**Problem requirements**
Copy every line of the entries that has the string "below" in it.

**Input**

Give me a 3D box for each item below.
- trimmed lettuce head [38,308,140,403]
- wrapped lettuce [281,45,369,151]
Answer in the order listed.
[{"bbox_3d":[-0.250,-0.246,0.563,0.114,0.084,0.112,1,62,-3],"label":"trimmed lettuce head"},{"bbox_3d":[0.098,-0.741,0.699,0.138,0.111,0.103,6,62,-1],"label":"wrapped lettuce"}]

==

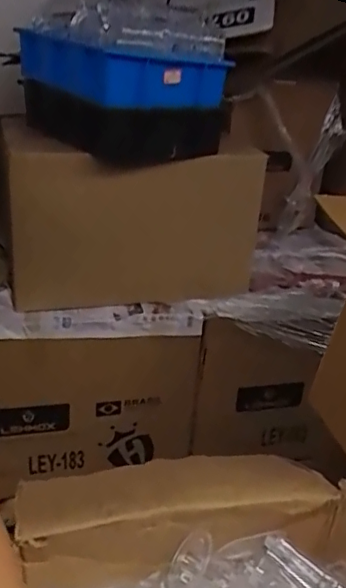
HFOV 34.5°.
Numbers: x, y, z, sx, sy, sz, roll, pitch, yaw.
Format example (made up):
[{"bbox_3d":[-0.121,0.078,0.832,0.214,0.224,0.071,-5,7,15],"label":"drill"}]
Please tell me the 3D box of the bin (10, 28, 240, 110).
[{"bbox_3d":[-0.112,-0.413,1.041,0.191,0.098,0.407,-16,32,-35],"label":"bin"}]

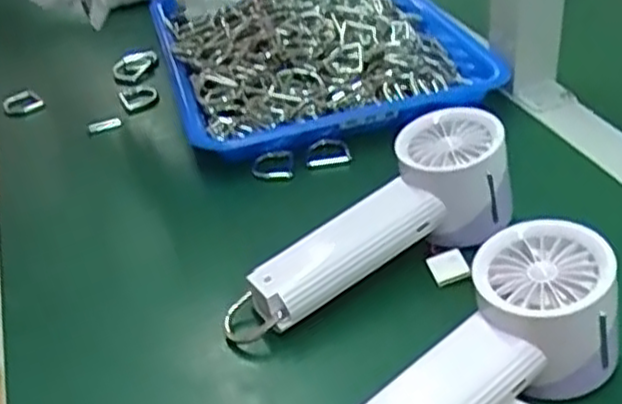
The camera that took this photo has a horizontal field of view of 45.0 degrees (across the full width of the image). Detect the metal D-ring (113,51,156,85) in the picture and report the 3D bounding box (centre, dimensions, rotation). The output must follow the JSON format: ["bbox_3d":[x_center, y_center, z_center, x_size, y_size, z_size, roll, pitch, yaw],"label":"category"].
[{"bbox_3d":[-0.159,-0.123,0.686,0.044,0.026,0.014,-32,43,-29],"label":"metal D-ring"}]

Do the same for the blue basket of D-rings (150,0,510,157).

--

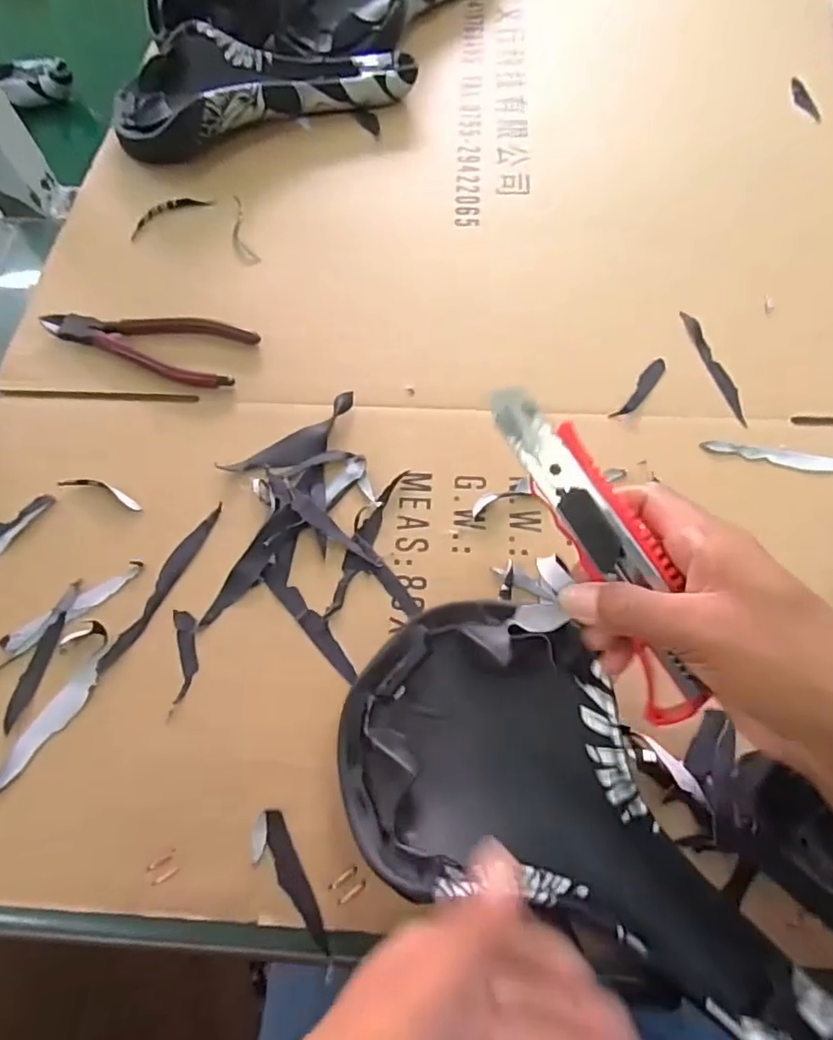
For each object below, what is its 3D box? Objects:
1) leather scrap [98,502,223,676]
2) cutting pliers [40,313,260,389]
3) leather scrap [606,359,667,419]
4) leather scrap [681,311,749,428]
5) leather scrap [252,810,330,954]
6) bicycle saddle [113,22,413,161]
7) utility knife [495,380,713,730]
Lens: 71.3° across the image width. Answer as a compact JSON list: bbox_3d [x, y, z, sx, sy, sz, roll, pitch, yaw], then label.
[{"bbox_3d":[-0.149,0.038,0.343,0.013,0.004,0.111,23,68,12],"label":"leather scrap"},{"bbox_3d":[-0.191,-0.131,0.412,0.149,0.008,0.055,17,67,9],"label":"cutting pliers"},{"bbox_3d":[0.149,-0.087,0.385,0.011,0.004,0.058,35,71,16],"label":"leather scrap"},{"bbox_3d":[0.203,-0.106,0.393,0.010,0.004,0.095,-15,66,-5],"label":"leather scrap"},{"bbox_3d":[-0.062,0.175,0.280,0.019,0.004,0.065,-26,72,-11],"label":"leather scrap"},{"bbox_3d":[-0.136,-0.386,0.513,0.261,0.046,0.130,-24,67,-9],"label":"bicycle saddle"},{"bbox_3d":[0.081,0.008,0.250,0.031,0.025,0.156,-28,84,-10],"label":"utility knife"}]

**Expected output**
Give me a 3D box for each item below.
For each object below, what is its 3D box? Objects:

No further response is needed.